→ TASK DIRECTIONS
Present the lines of the data below as a numbered list, skipping any blank lines. Leave the pictures out of your list.

[Dataset items]
============
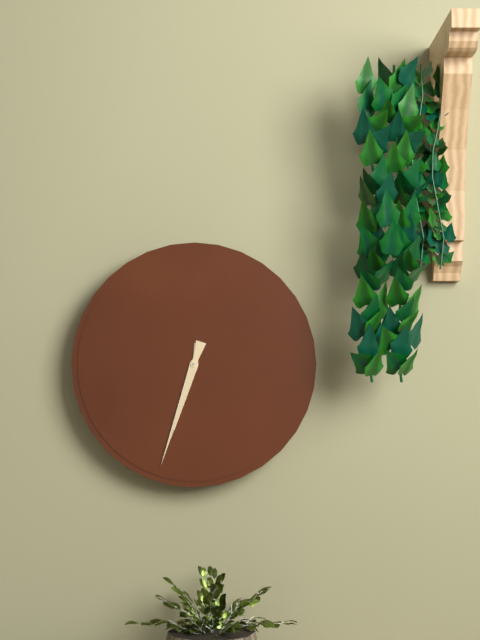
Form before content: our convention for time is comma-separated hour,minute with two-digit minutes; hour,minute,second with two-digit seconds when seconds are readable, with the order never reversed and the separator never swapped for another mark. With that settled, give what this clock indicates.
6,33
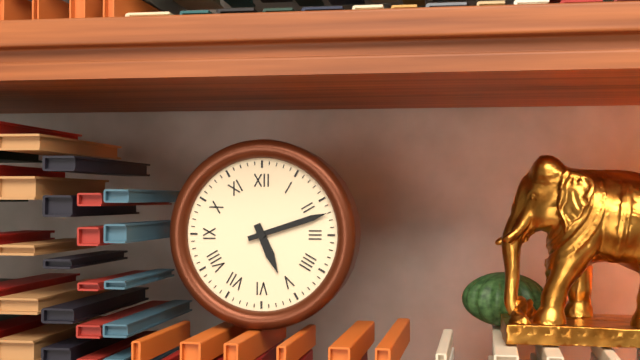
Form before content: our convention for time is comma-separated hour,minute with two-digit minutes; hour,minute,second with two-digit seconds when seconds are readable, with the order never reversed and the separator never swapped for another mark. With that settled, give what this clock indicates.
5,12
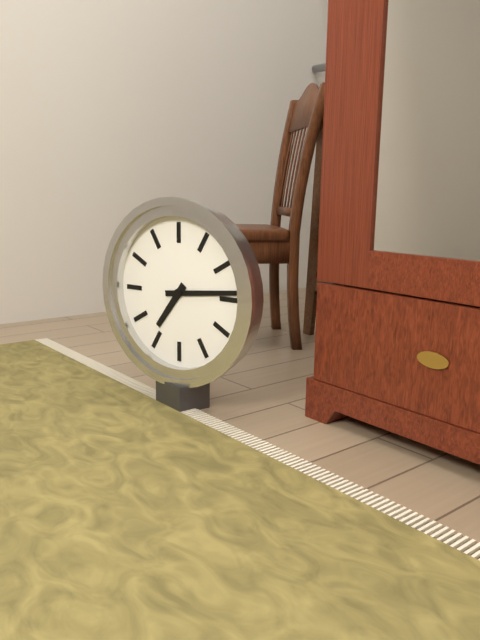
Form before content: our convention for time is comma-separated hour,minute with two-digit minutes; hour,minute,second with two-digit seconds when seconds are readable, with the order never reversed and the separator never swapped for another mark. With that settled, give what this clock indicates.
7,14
============
→ ANSWER BELOW
1. Form before content: our convention for time is comma-separated hour,minute with two-digit minutes; hour,minute,second with two-digit seconds when seconds are readable, with the order never reversed and the separator never swapped for another mark. With that settled, give what this clock indicates.
2. 6,33
3. Form before content: our convention for time is comma-separated hour,minute with two-digit minutes; hour,minute,second with two-digit seconds when seconds are readable, with the order never reversed and the separator never swapped for another mark. With that settled, give what this clock indicates.
4. 5,12
5. Form before content: our convention for time is comma-separated hour,minute with two-digit minutes; hour,minute,second with two-digit seconds when seconds are readable, with the order never reversed and the separator never swapped for another mark. With that settled, give what this clock indicates.
6. 7,14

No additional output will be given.